• [About this task]: Under this line sits a listing. Repeat exactly and only its lines from the one holding "första kvartalet i" through the one holding "Få hjälp att"; skip pictures.

- - - -

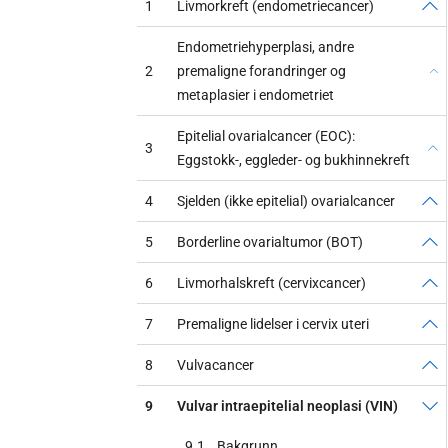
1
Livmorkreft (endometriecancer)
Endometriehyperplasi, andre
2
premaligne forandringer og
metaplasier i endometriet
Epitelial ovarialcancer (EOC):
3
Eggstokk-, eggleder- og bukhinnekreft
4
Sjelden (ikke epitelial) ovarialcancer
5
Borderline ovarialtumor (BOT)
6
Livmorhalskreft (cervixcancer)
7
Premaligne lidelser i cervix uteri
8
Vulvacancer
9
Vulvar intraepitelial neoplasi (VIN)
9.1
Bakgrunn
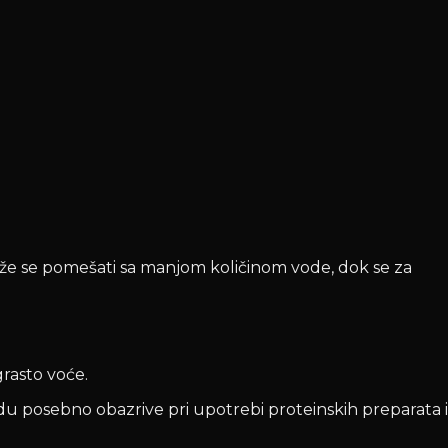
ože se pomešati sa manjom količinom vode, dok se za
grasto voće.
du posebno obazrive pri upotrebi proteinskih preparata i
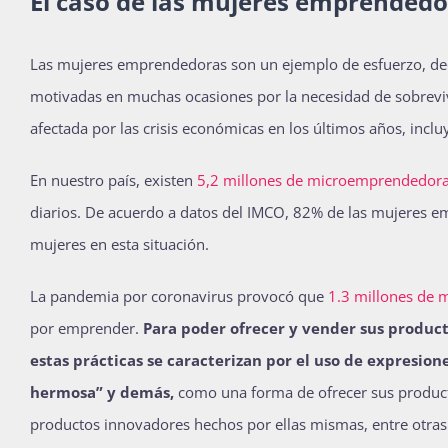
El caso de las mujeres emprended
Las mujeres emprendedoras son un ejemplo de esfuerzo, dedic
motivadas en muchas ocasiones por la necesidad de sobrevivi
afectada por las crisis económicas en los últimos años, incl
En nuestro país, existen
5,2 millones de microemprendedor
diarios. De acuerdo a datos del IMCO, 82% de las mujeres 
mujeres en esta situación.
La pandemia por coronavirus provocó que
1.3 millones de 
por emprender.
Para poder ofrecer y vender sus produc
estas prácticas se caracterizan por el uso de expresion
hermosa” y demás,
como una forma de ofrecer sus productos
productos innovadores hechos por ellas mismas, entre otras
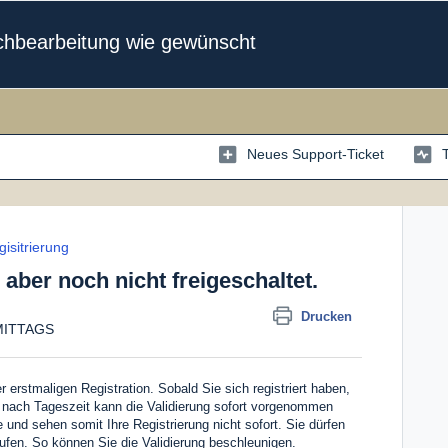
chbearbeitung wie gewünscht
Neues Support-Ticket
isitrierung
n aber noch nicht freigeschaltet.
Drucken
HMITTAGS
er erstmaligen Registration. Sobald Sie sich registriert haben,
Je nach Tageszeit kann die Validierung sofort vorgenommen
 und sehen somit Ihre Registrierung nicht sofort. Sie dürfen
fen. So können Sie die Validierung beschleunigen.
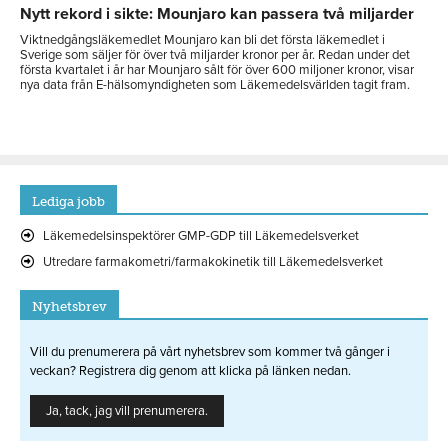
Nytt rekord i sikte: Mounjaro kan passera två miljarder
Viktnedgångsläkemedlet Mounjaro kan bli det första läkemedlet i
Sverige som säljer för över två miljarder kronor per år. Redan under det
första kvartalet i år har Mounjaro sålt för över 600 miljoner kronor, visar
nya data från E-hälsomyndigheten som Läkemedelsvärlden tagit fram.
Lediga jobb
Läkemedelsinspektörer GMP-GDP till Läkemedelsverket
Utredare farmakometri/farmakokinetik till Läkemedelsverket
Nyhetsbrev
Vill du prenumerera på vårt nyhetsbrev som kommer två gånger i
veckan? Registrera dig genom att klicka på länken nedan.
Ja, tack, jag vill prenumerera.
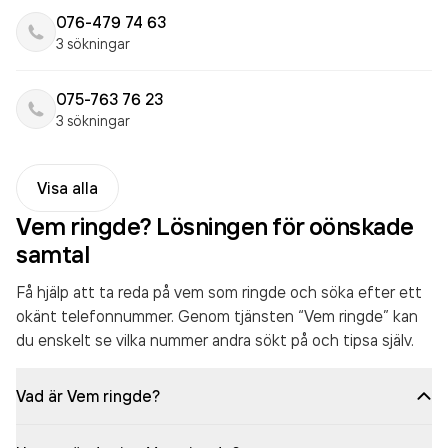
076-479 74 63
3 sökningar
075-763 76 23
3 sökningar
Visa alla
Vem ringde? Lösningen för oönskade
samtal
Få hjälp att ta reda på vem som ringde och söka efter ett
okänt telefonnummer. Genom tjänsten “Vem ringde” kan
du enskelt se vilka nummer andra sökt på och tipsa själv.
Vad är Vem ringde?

- - - -

• [Completed task]:
första kvartalet i år har Mounjaro sålt för över 600 miljoner kronor, visar
nya data från E-hälsomyndigheten som Läkemedelsvärlden tagit fram.
Lediga jobb
Läkemedelsinspektörer GMP-GDP till Läkemedelsverket
Utredare farmakometri/farmakokinetik till Läkemedelsverket
Nyhetsbrev
Vill du prenumerera på vårt nyhetsbrev som kommer två gånger i
veckan? Registrera dig genom att klicka på länken nedan.
Ja, tack, jag vill prenumerera.
076-479 74 63
3 sökningar
075-763 76 23
3 sökningar
Visa alla
Vem ringde? Lösningen för oönskade
samtal
Få hjälp att ta reda på vem som ringde och söka efter ett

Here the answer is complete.